Wirz also pushed back on the “abundant” narrative of capacity. He said, “traditional capacity hasn’t changed dramatically, maybe around 22% more since 2015, about 2.2% per year.”

“Alternative capital has grown a bit more, through collateralised reinsurance and cat bonds, but not in infinite amounts,” he added.

That measured reality is reflected in the discussions taking shape in Baden-Baden. “Baden-Baden is closer to the renewal, so we’re already talking concrete treaty details, capacity, pricing, scope of cover, exclusions. In some markets, like Germany, discussions are well under way; in others, like Central Eastern Europe, not a single submission has arrived yet.”

The differing pace across markets highlights differing stages of readiness, but Wirz doesn’t foresee dramatic changes in structure largely anywhere. “Most programmes are adequate for the risks we’re taking. There’s sufficient retention and skin in the game from the primary insurers. We want to protect balance sheets, not annual earnings.”

For VIG Re, focus on pricing at a technical level with “mutual transparency” with partners remains of the utmost importance. “We write business we have a solid understanding of; this is not something that happens overnight. Renewal is the pinnacle of year-long dialogue,” Wirz said.

“We’re focused on long-term relationships and finding solutions, not just closing transactions,” he added. “Clients are not only interested in getting a great deal this year, they’re interested in a sustainable partnership.”

That shared mindset, Wirz believes, extends across much of the industry. “There’s good alignment between reinsurers – all pointing in the same direction of discipline,” he noted. “Of course, it’s the nature of the business that this will always be discussed, but we’ve learned the importance of sustainable business over quick deals.”
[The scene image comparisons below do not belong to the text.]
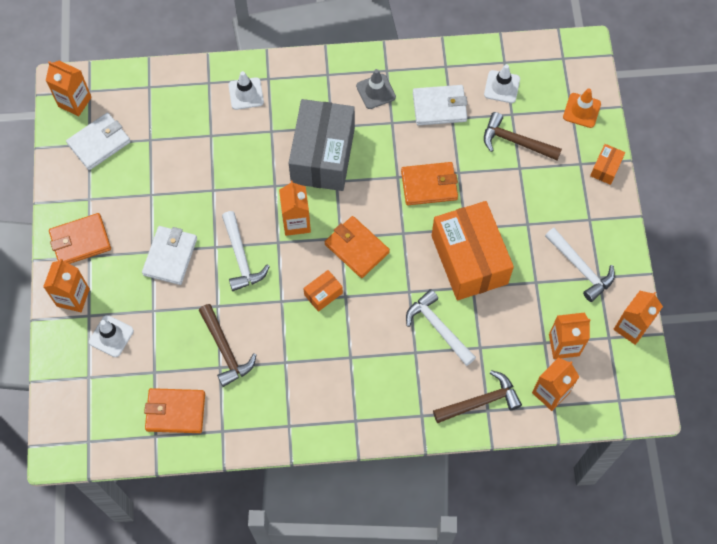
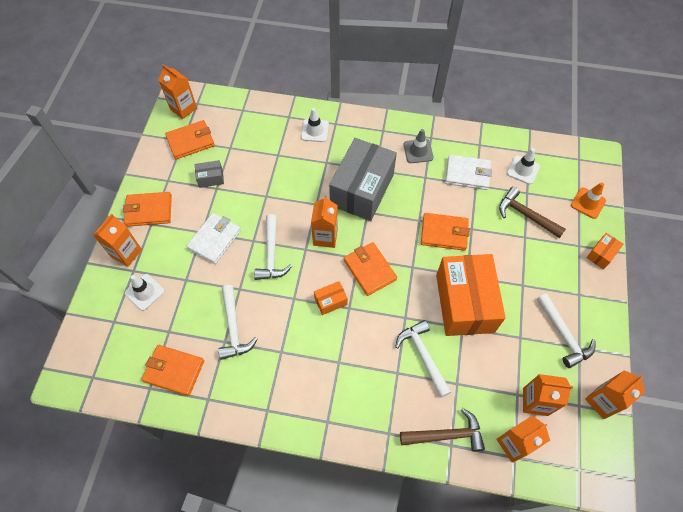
camera: 15 degrees right, 5 degrees down
(99, 143) = (190, 141): white wallet -> orange wallet
(140, 184) = (211, 178): none -> grey box
(225, 350) = (234, 328): brown hammer -> white hammer

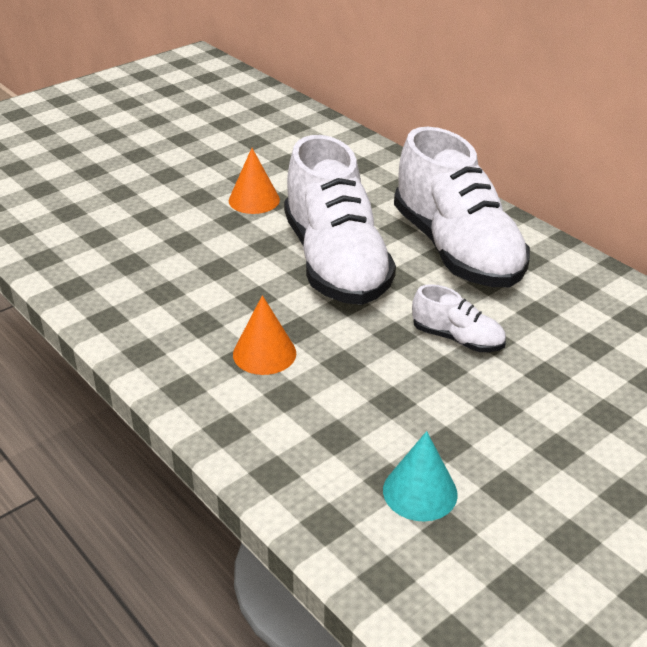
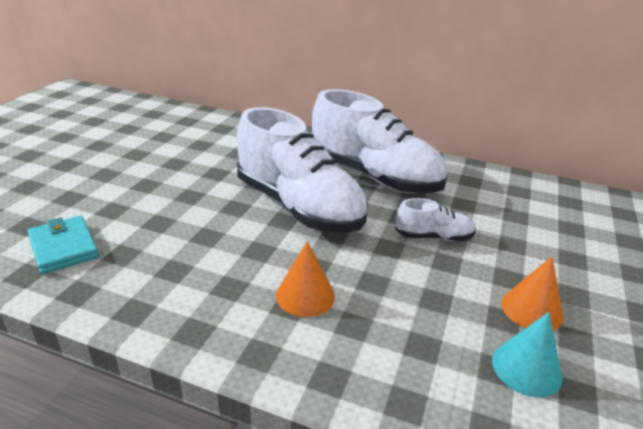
camera: 30 degrees left, 5 degrees down
(86, 242) = (64, 247): none -> turquoise wallet
(254, 200) = (196, 177): orange cone -> orange cone (532, 310)

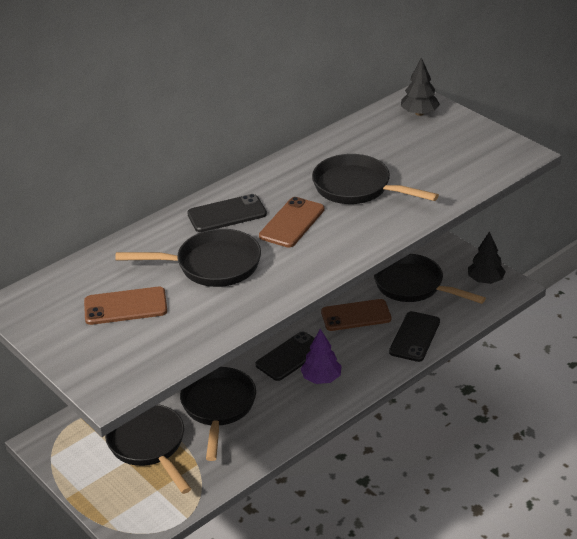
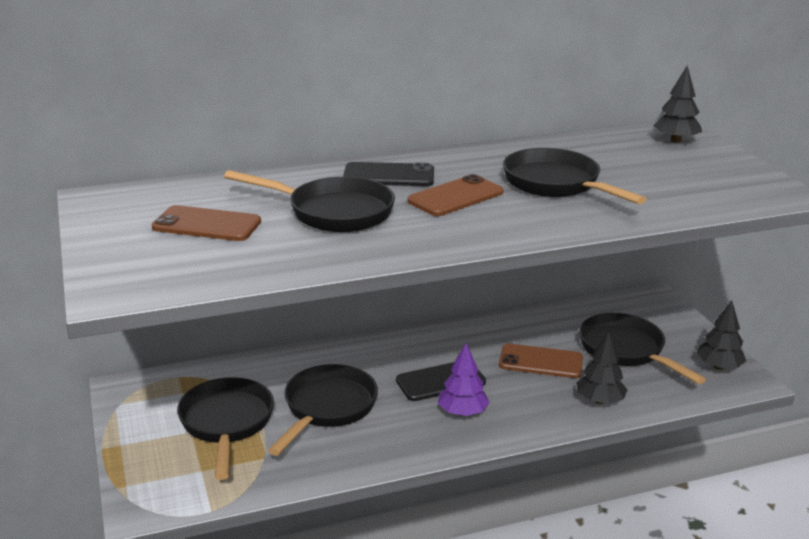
camera: 20 degrees right, 10 degrees down
(414, 337) = (599, 400): black phone -> black tree

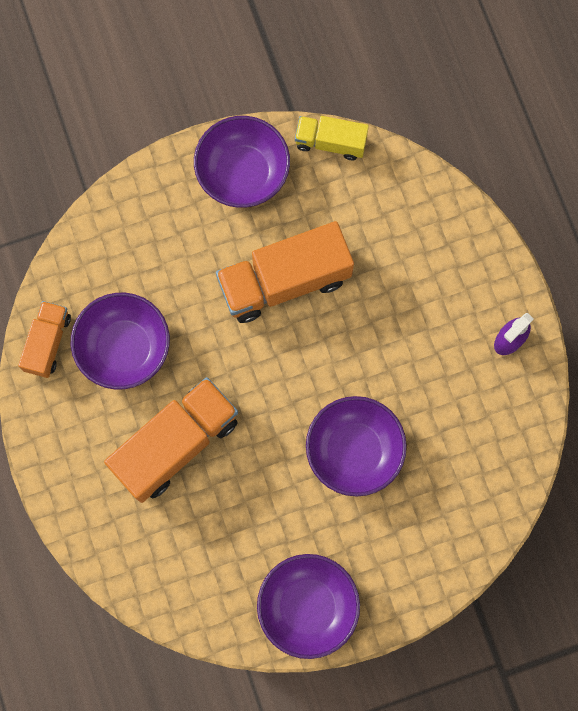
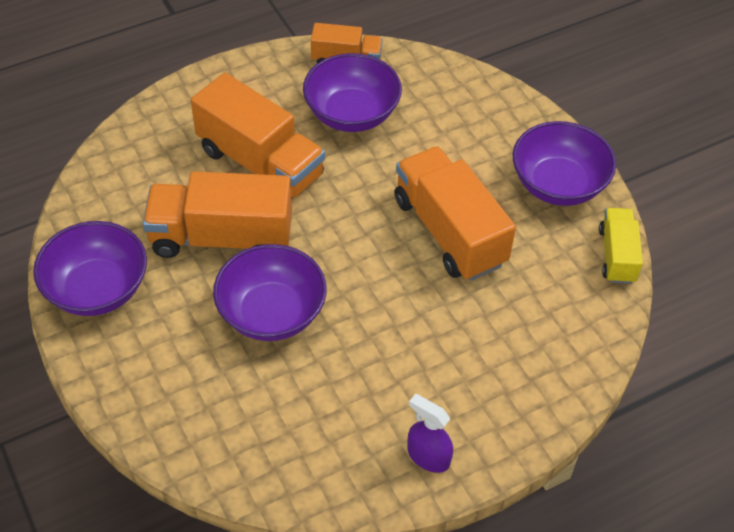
camera: 80 degrees right, 25 degrees down
(263, 488) = (221, 238): none -> orange truck

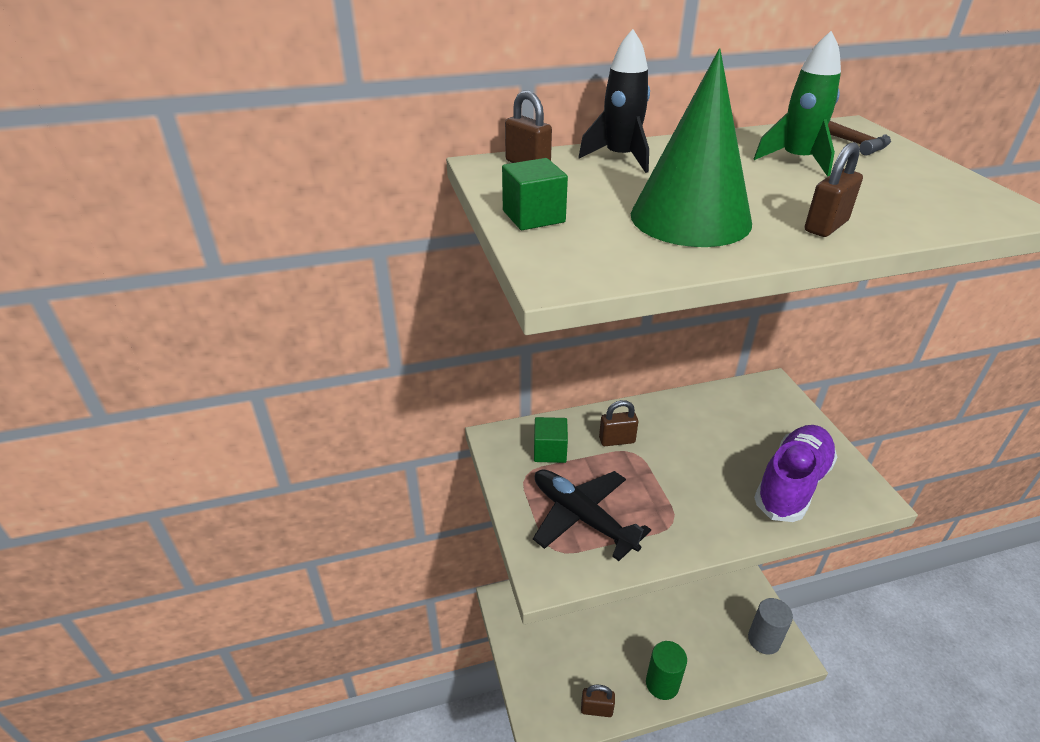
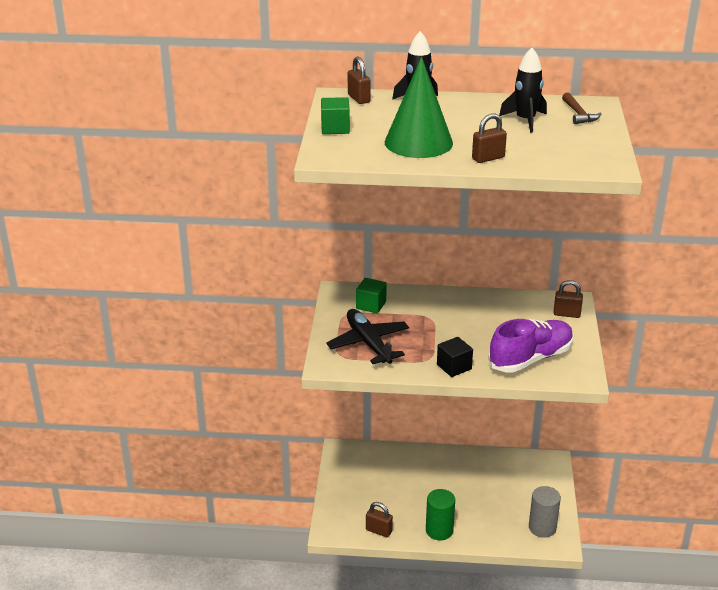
camera: 20 degrees right, 5 degrees down
(617, 440) = (423, 309): brown padlock -> brown padlock (566, 314)
(713, 526) = (454, 367): none -> black cube
(797, 160) = (525, 120): green rocket -> black rocket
‘Everybody needs to make money’

Ultimately, Wirz’s message heading into Baden-Baden is pragmatic rather than cautious. “Let’s not fool ourselves – everybody needs to make money. Primary insurers, reinsurers, and brokers alike,” he said. “To achieve that in today’s world of geopolitical, economic and climate uncertainties, we need disciplined underwriting.”

He points to a widening landscape of conflict, macroeconomic volatility and evolving climate patterns. “With so many uncertainties, it becomes harder to make adequate returns on investment,” he said. “That makes underwriting profits even more important.”

Looking ahead, Wirz believes the industry’s resilience will rest on collaboration and relevance. “We can’t solve every uncertainty, but we can work together to stay relevant,” he said. “That means offering stable, meaningful products and services. Even in mature markets such as Italy, earthquake insurance penetration for residential homes is only around 6%. Closing such protection gaps is part of making society more resilient.”